(EXERCISE INPUT Opens)
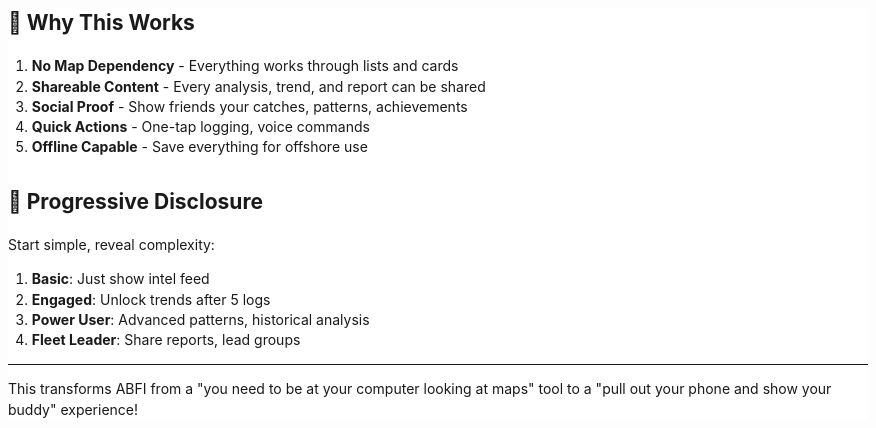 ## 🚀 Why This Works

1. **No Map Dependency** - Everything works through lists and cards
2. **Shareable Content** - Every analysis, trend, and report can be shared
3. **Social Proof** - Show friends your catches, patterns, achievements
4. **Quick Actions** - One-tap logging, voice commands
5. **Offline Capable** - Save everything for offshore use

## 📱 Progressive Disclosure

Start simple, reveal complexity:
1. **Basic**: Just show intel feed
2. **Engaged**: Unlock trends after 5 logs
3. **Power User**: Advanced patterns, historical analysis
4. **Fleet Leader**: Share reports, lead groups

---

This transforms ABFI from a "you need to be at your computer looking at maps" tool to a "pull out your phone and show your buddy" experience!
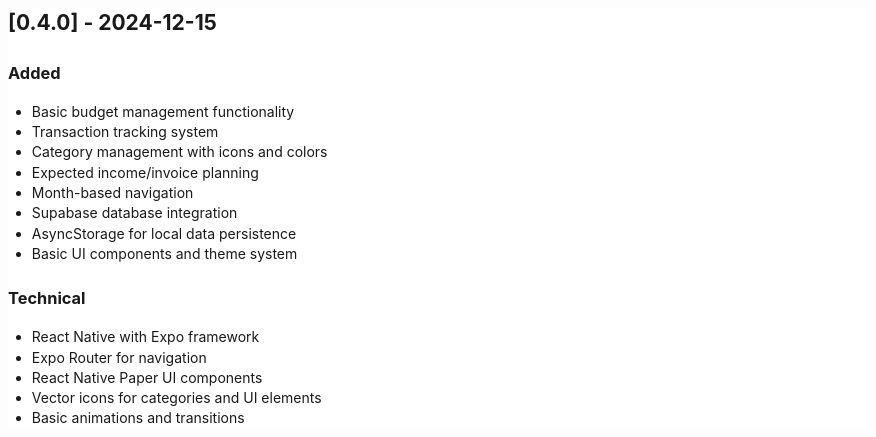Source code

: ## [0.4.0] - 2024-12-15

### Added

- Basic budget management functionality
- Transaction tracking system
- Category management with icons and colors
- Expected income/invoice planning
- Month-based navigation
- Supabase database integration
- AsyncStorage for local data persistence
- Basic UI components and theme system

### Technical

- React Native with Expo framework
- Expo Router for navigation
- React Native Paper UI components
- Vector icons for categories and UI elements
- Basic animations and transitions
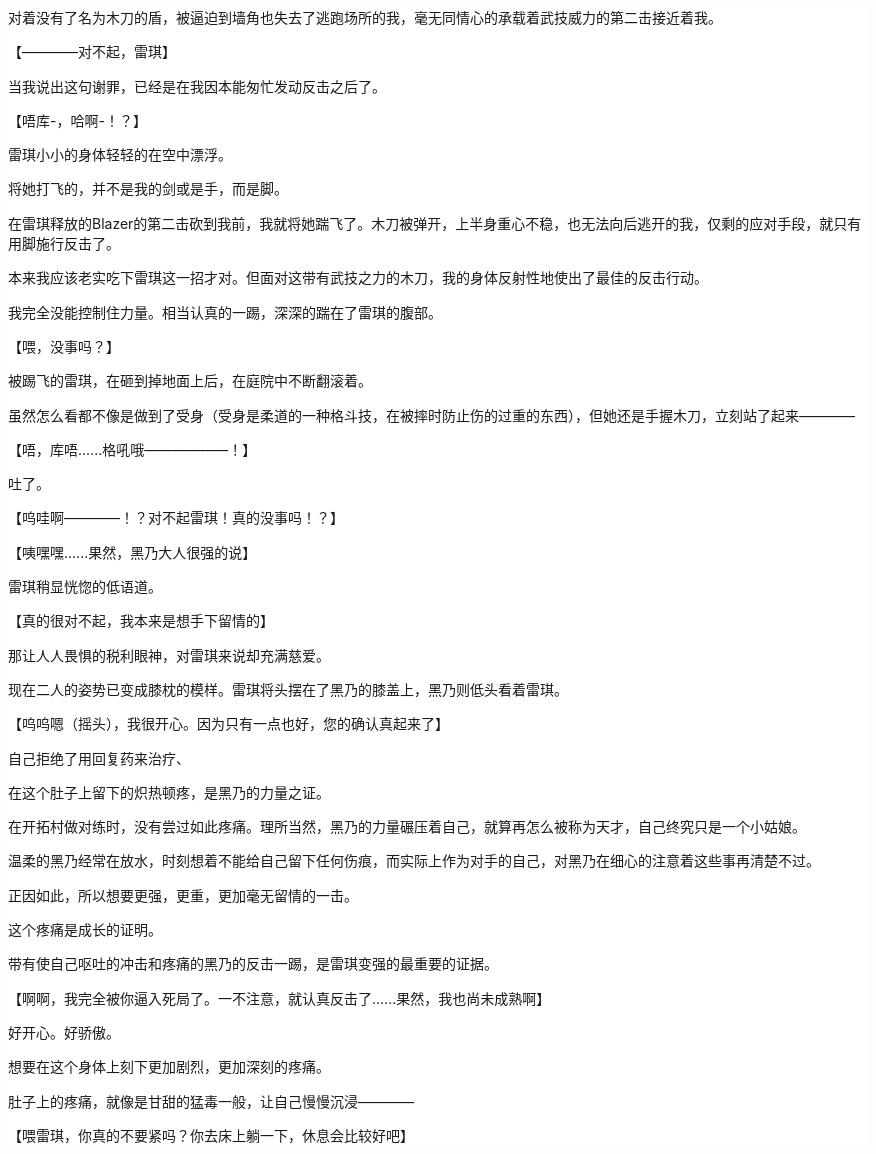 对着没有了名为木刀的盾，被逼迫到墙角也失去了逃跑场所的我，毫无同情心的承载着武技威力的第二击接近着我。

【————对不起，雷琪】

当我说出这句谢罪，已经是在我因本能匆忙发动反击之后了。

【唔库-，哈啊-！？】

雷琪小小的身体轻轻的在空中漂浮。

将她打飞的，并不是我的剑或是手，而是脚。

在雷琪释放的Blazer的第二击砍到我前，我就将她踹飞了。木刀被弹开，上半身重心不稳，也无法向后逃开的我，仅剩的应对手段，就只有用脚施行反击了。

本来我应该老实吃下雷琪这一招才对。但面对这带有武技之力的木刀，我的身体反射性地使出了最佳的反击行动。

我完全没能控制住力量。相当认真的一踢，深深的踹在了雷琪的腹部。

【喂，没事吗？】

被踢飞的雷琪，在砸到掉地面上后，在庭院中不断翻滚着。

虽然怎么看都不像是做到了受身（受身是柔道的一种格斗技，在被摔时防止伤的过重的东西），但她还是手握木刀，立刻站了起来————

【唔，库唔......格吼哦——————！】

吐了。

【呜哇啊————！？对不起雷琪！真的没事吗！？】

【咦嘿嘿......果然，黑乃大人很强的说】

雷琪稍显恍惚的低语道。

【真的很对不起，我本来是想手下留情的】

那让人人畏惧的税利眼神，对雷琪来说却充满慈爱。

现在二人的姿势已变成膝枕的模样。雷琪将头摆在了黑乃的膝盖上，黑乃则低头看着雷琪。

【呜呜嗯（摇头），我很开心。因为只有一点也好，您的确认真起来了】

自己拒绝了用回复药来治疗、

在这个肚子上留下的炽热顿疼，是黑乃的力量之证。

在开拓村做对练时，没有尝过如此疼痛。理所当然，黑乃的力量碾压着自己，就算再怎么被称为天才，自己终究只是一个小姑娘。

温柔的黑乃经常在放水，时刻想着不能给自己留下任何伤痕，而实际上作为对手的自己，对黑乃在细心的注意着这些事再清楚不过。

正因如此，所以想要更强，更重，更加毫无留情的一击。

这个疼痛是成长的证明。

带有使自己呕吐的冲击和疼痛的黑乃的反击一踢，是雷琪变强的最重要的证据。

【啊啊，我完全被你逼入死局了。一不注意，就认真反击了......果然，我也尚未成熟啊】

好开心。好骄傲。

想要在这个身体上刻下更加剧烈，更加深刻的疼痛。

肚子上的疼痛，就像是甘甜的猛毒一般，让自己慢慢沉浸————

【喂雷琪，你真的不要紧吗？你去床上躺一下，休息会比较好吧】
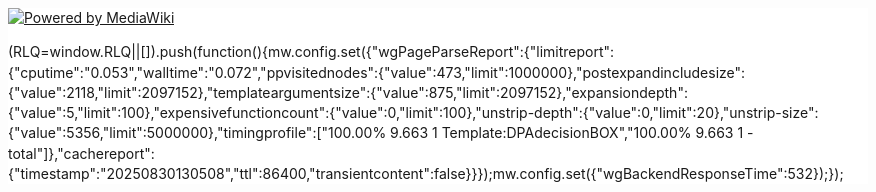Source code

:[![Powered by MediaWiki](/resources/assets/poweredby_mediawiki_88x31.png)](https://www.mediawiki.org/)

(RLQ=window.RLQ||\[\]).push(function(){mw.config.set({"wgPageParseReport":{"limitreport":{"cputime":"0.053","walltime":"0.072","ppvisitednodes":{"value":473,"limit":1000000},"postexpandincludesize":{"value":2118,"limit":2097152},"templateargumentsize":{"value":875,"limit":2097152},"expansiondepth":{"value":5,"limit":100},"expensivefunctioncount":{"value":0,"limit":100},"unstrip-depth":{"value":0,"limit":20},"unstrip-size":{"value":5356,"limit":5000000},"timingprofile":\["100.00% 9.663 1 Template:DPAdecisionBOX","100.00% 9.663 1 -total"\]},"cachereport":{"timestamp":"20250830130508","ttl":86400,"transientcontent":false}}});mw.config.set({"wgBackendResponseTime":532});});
(EXERCISE INPUT Closes)
- [REQUIRED ACTION]:
Without the pictures, reproduce the entries exactly.

- [RESULT BELOW]:
 ## 🚀 Why This Works

1. **No Map Dependency** - Everything works through lists and cards
2. **Shareable Content** - Every analysis, trend, and report can be shared
3. **Social Proof** - Show friends your catches, patterns, achievements
4. **Quick Actions** - One-tap logging, voice commands
5. **Offline Capable** - Save everything for offshore use

## 📱 Progressive Disclosure

Start simple, reveal complexity:
1. **Basic**: Just show intel feed
2. **Engaged**: Unlock trends after 5 logs
3. **Power User**: Advanced patterns, historical analysis
4. **Fleet Leader**: Share reports, lead groups

---

This transforms ABFI from a "you need to be at your computer looking at maps" tool to a "pull out your phone and show your buddy" experience!
Source code

: ## [0.4.0] - 2024-12-15

### Added

- Basic budget management functionality
- Transaction tracking system
- Category management with icons and colors
- Expected income/invoice planning
- Month-based navigation
- Supabase database integration
- AsyncStorage for local data persistence
- Basic UI components and theme system

### Technical

- React Native with Expo framework
- Expo Router for navigation
- React Native Paper UI components
- Vector icons for categories and UI elements
- Basic animations and transitions
 对着没有了名为木刀的盾，被逼迫到墙角也失去了逃跑场所的我，毫无同情心的承载着武技威力的第二击接近着我。

【————对不起，雷琪】

当我说出这句谢罪，已经是在我因本能匆忙发动反击之后了。

【唔库-，哈啊-！？】

雷琪小小的身体轻轻的在空中漂浮。

将她打飞的，并不是我的剑或是手，而是脚。

在雷琪释放的Blazer的第二击砍到我前，我就将她踹飞了。木刀被弹开，上半身重心不稳，也无法向后逃开的我，仅剩的应对手段，就只有用脚施行反击了。

本来我应该老实吃下雷琪这一招才对。但面对这带有武技之力的木刀，我的身体反射性地使出了最佳的反击行动。

我完全没能控制住力量。相当认真的一踢，深深的踹在了雷琪的腹部。

【喂，没事吗？】

被踢飞的雷琪，在砸到掉地面上后，在庭院中不断翻滚着。

虽然怎么看都不像是做到了受身（受身是柔道的一种格斗技，在被摔时防止伤的过重的东西），但她还是手握木刀，立刻站了起来————

【唔，库唔......格吼哦——————！】

吐了。

【呜哇啊————！？对不起雷琪！真的没事吗！？】

【咦嘿嘿......果然，黑乃大人很强的说】

雷琪稍显恍惚的低语道。

【真的很对不起，我本来是想手下留情的】

那让人人畏惧的税利眼神，对雷琪来说却充满慈爱。

现在二人的姿势已变成膝枕的模样。雷琪将头摆在了黑乃的膝盖上，黑乃则低头看着雷琪。

【呜呜嗯（摇头），我很开心。因为只有一点也好，您的确认真起来了】

自己拒绝了用回复药来治疗、

在这个肚子上留下的炽热顿疼，是黑乃的力量之证。

在开拓村做对练时，没有尝过如此疼痛。理所当然，黑乃的力量碾压着自己，就算再怎么被称为天才，自己终究只是一个小姑娘。

温柔的黑乃经常在放水，时刻想着不能给自己留下任何伤痕，而实际上作为对手的自己，对黑乃在细心的注意着这些事再清楚不过。

正因如此，所以想要更强，更重，更加毫无留情的一击。

这个疼痛是成长的证明。

带有使自己呕吐的冲击和疼痛的黑乃的反击一踢，是雷琪变强的最重要的证据。

【啊啊，我完全被你逼入死局了。一不注意，就认真反击了......果然，我也尚未成熟啊】

好开心。好骄傲。

想要在这个身体上刻下更加剧烈，更加深刻的疼痛。

肚子上的疼痛，就像是甘甜的猛毒一般，让自己慢慢沉浸————

【喂雷琪，你真的不要紧吗？你去床上躺一下，休息会比较好吧】
Source code

:[![Powered by MediaWiki](/resources/assets/poweredby_mediawiki_88x31.png)](https://www.mediawiki.org/)

(RLQ=window.RLQ||\[\]).push(function(){mw.config.set({"wgPageParseReport":{"limitreport":{"cputime":"0.053","walltime":"0.072","ppvisitednodes":{"value":473,"limit":1000000},"postexpandincludesize":{"value":2118,"limit":2097152},"templateargumentsize":{"value":875,"limit":2097152},"expansiondepth":{"value":5,"limit":100},"expensivefunctioncount":{"value":0,"limit":100},"unstrip-depth":{"value":0,"limit":20},"unstrip-size":{"value":5356,"limit":5000000},"timingprofile":\["100.00% 9.663 1 Template:DPAdecisionBOX","100.00% 9.663 1 -total"\]},"cachereport":{"timestamp":"20250830130508","ttl":86400,"transientcontent":false}}});mw.config.set({"wgBackendResponseTime":532});});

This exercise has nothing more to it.